How to get the source data

There are several options to obtain the data of the Apertium RDF graph:


  • There is a test SPARQL endpoint hosted by University of Frankfurt where the data is available (your queries should be restricted to this graph). Since this is for testing purposes, there is no guarantee of a quick and efficient response.
  • Alternatively, you can download the data and load them in a local triplestore. If you want to do this with Apache Fuseki, you can follow these guidelines. Then you will be able to run your SPARQL queries locally. 
  • An example of a SPARQL query to get direct translations from a single term can be found here. An example of a query to get the whole list of translations from the EN-ES translation set can be found here.


  • If you are not a Semantic Web geek (or simply you want to save time), you can get the data dumps in CSV (Comma Separated Value) format from this link. The zipped dump contains 51 csv files, one per translation set, containing the following information per row (comma separated):
    "source written representation"
    "source lexical entry (URI)"
    "source sense (URI)"
    "translation (URI)"
    "target sense (URI)"
    "target lexical entry (URI)"
    "target written representation"
    "part of speech (URI)"

    Possibly, not every participating system will need all the above information, but we keep it for completeness.
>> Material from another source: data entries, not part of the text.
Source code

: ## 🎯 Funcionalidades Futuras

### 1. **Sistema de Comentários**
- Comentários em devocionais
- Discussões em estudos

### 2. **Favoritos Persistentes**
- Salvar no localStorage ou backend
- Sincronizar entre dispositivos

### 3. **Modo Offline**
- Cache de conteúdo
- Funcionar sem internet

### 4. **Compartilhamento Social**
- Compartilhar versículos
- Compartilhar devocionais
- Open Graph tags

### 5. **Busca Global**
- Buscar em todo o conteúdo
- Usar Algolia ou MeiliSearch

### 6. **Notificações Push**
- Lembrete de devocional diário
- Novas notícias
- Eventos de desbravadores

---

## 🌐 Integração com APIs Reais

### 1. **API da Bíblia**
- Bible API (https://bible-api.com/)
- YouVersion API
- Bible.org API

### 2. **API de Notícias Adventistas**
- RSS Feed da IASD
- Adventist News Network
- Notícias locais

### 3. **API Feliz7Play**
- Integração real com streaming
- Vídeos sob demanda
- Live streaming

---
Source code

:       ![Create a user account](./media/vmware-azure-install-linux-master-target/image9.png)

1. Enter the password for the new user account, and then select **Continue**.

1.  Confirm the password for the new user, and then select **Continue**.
How to build a results data file

Once you have run your system on the source data (initial translations) and get the output data (inferred translations), you have to load the results into a file per language pair in TSV (tab separated value) format. The name of the file has to follow the pattern:
[system's name]_trans_[source language]-[target language].tsv
For instance: TIADbaseline_trans_en-fr.tsv.
The data file has to contain the following information per row (tab separated):

"source written representation"
"target written representation"
"part of speech"
"confidence score"

The part of speech should use the same descriptor as in LexInfo (e.g., "noun", "properNoun", "adjective", "verb", "adverb", etc.). The confidence score takes float values between 0 and 1 and is a measure of the confidence that the translation holds between the source and target written representations. If a system does not compute confidence scores, this value has to be put to 1. 

Evaluation process

Once you have sent the output data (inferred translations), the evaluation of the results will be carried out by the organisers against the test data, consisting of manually compiled pairs of K Dictionaries. The performance will be measured in terms of precision, recall, F-measure and coverage, and the results published in this website.

Validation data 

Although the golden standard will remain not directly accesible to the public to allow a blind evaluation, K Dictionaries has made available a portion of it to the TIAD participants, in particular a 5% of randomly selected translations for each language pair, upon request by email to the organisers. The goal of these data is to  allow participants to analyse the nature of the data that will be used as gold standard for the evaluation, as well as to give them suitable data for running some validation tests and, maybe, to analyse negative results. The validation data will not be used for the final evaluation.